As sheriff of McNairy County, Pusser refused the $1,000-a-month bribe he was offered to “look the other way.” And the mobsters threatened to take his children out in the swamp, “and cut their pretty little heads off.”
“I still carry a gun,” Garrison says calmly. “There were a lot of people who really didn’t like Daddy.”
Those who didn’t like him had a good reason. During his tenure as sheriff, he jailed more than 7,500 criminals, and he dismantled 85 illegal stills in 1965 alone. His methods were unconventional; extreme by the estimation of some. The stories of his fighting crime with nothing but a big stick are largely exaggerated, though on one occasion he did use a fence-post to extract his peculiar brand of justice, and on another, he solved a domestic squabble with a good old-fashioned hickory-switching. In the beginning, Pusser vowed not to even carry a gun, but he soon realized that his enemies weren’t playing with sticks and stones, and after a number of violent confrontations, he strapped on a .41 Colt Magnum.
“He was on a mission to clean out the state line, and he had the higher power with him every step of the way,” says Jimmie Powers, a longtime employee of the Buford Pusser Home and Museum. “Louise Hathcock put a gun right to his head and it misfired. A gun dealer said that the chance of that gun she had misfiring was one in a million. He had the higher power — I believe that in my heart.”
Pusser, in the space of his career, was stabbed seven times and shot eight.
As the sun rose on the morning of August 12, 1967, he and his wife were ambushed on New Hope Road, a short-cut between Adamsville and the state line. Pauline was killed, but Buford, whose jaw was blasted almost entirely off, survived. The press christened him the unkillable cop, and from that point on, he pursued the state-line mob with a thunderous vengeance, until all of the undesirables were either gone, dead, or in jail.
On August 21, 1974, Pusser attended a press conference in Memphis to announce that he would be playing himself in Buford, a sequel to the loosely adapted bio-pic Walking Tall.
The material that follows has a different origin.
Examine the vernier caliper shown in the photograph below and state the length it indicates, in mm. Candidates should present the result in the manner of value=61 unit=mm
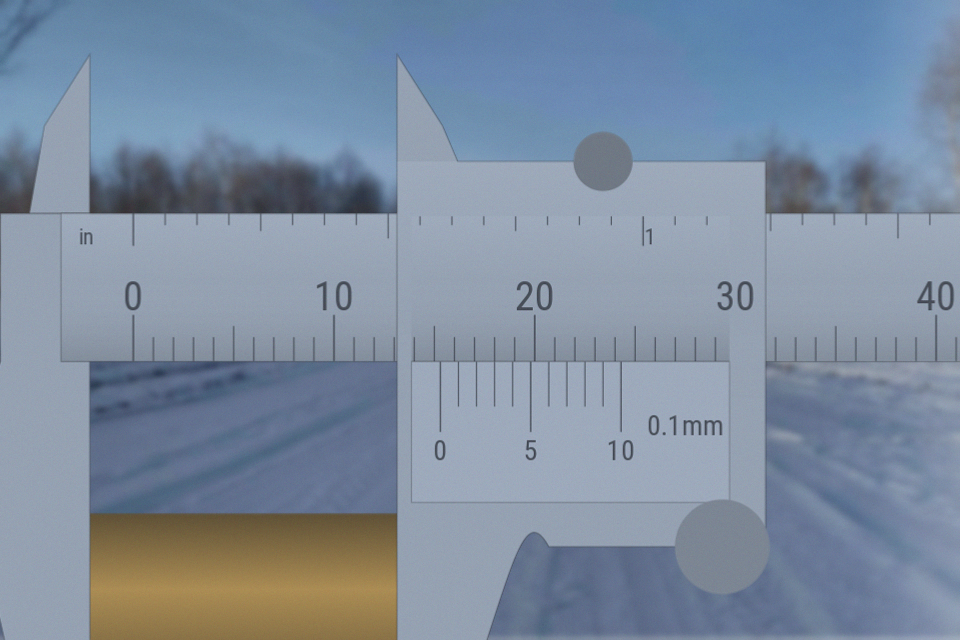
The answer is value=15.3 unit=mm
Shortly thereafter he lost control of his Corvette and crashed into an embankment. His daughter Dwana was one of the first to arrive at the scene, and the girl pulled her giant father away from the burning wreck. “He had suffered so much,” she’s on record as saying. “I couldn’t just let him burn up.”
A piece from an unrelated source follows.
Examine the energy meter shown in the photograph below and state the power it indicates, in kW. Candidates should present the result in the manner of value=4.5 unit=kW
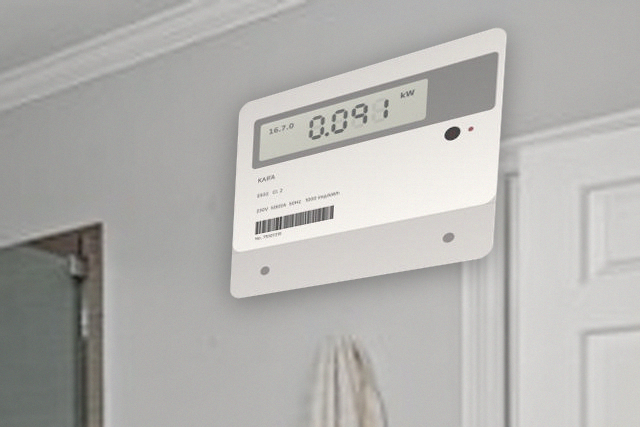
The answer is value=0.091 unit=kW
Raised in the shadow of fear and orphaned at 13, Garrison says of her childhood experience: “I was just having my own pity party when my grandma said to me, ‘Honey, your daddy left you something that not too many other people have. He left you a legend.'”
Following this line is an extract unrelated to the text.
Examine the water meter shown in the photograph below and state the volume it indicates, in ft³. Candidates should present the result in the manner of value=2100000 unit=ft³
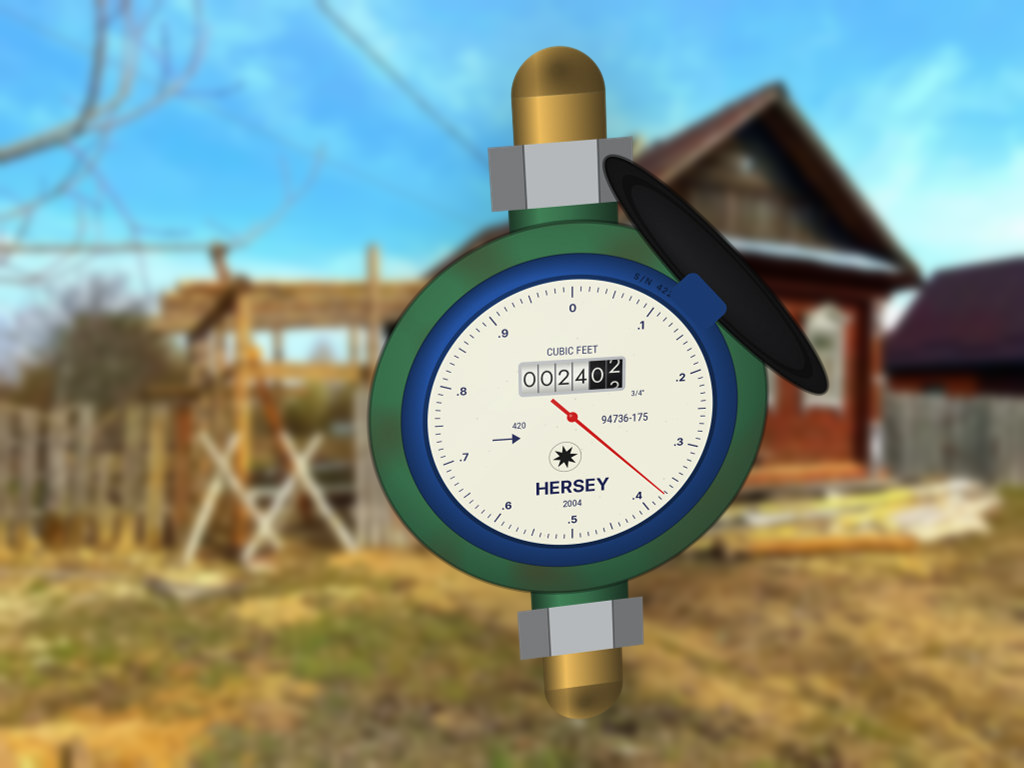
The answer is value=2402.37 unit=ft³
It took nine guest-books to contain the names of those who turned out for Pusser’s funeral. Actor Joe Don Baker, who portrayed the big sheriff in Walking Tall, was there, and even a brooding Elvis Presley lurked somberly in one of the children’s bedrooms throughout the service.
Situated near Pickwick and the Shiloh Battlefield, Adamsville is a sleepy little town that springs to life once a month during its free all-day bluegrass jamborees. The Buford Pusser Home and Museum (which has suffered financial woes in recent years) houses memorabilia ranging from the grim to the mundane, and is a fascinating part of the Pusser legacy. But it’s a small part. From Pat’s Kountry Kitchen, where folks reminisce over bottomless 50-cent cups of joe about how Buford used to hand out $100 bills to the poor, to room 110 of the Old Home Motel, where he once lived, Adamsville is a living museum. Nearly everyone you encounter there has a story to tell about that famous lawman who walked so very tall.